To identify potential T-cell targets we examined how the pro-inflammatory cytokine interferon-γ (IFNγ), which is highly expressed within the microenvironment of infiltrated tumours, modulated the peptide repertoire of HLA-I and HLA-II alleles. We isolated native HLA-I and HLA-II-peptide complexes from a TNBC model cell line (MDA-MB-231) under mild lysis conditions using immunoaffinity chromatography, isolated their peptide cargo by RP-HPLC, prior to analysis of peptide containing fractions by high resolution mass spectrometry for peptide identification.
We identified 46,128 unique peptides presented across HLA-I and HLA-II. In general, IFNγ treatment caused a 2.2-fold increase in peptide abundance and increased the diversity of the peptide repertoire from 14,270 peptides (derived from 4892 source proteins) to 26,135 peptides (derived from 6668 source proteins) in the HLA-I immunopeptidome. We see a 66% overlap between peptides presented across HLA-I in IFNγ treated and untreated samples. In contrast, HLA-II was not expressed in untreated cells, yet was expressed upon IFNγ treatment and resulted in the detection of 25,441 peptides following isolation of HLA-II molecules from the treated cancer cells. In total, 8044 unique source proteins were represented via the TNBC peptidome presented by HLA-I and -II molecules, with 3152 being unique to IFNγ treatment and only 505 being unique to untreated cells.

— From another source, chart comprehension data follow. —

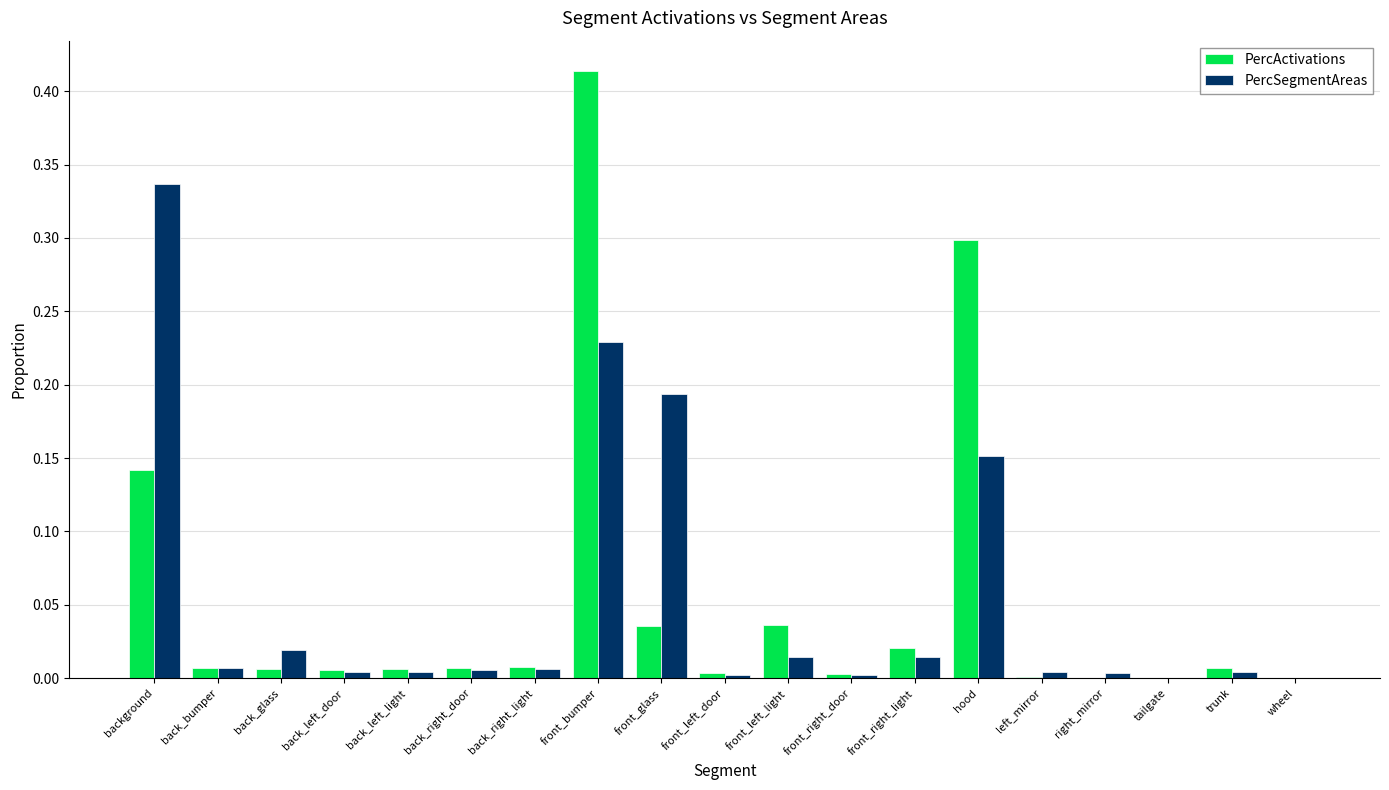

How many groups of bars are there?

19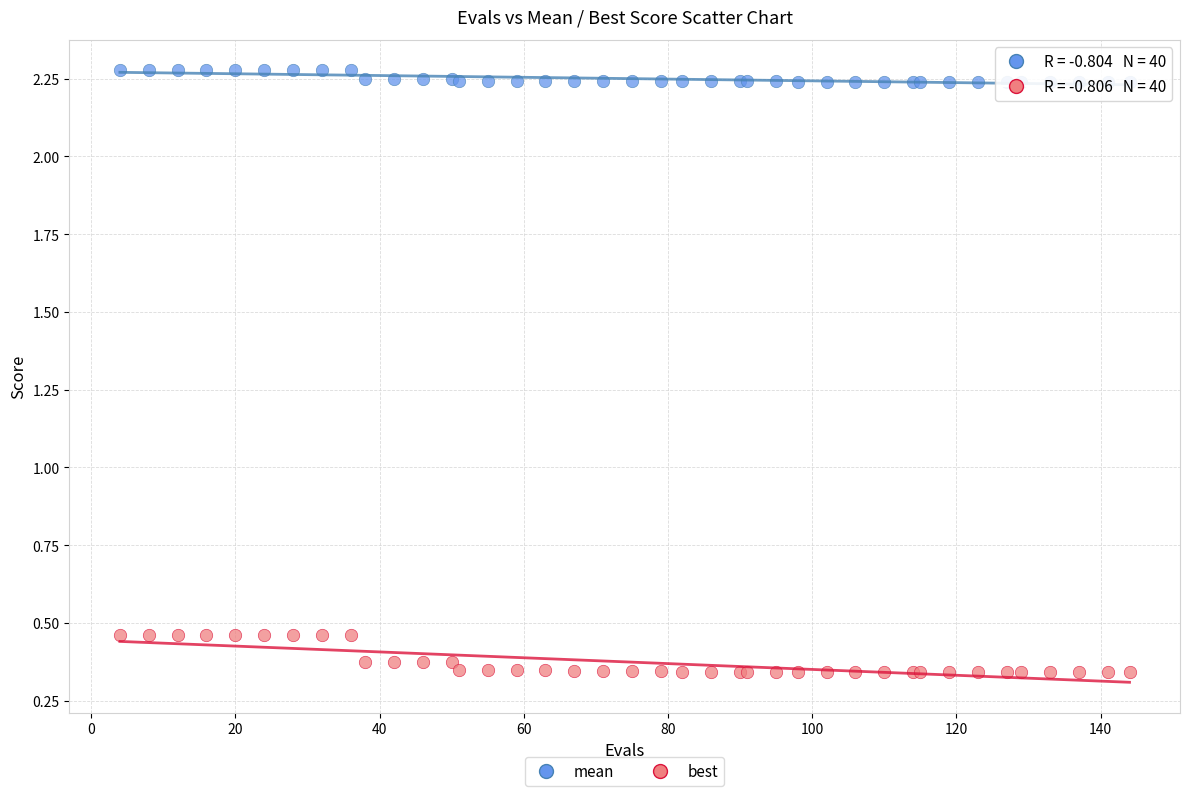

Which series reaches the minimum Y coordinate?

best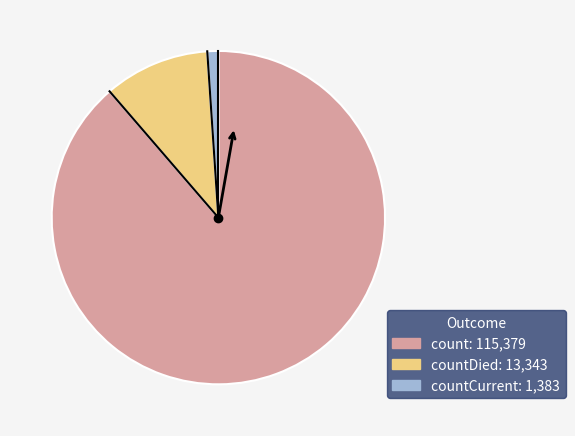

Which category has the biggest portion of the pie?

count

These results highlight the high degree of plasticity of the TNBC immunopeptidome in response to changes in the tumour microenvironment. IFNg increased the diversity and abundance of the peptide repertoire suggesting that under pro-inflammatory conditions a greater variety of vaccine targets are unveiled to the immune system. This has important implications for the development of personalised cancer vaccination strategies.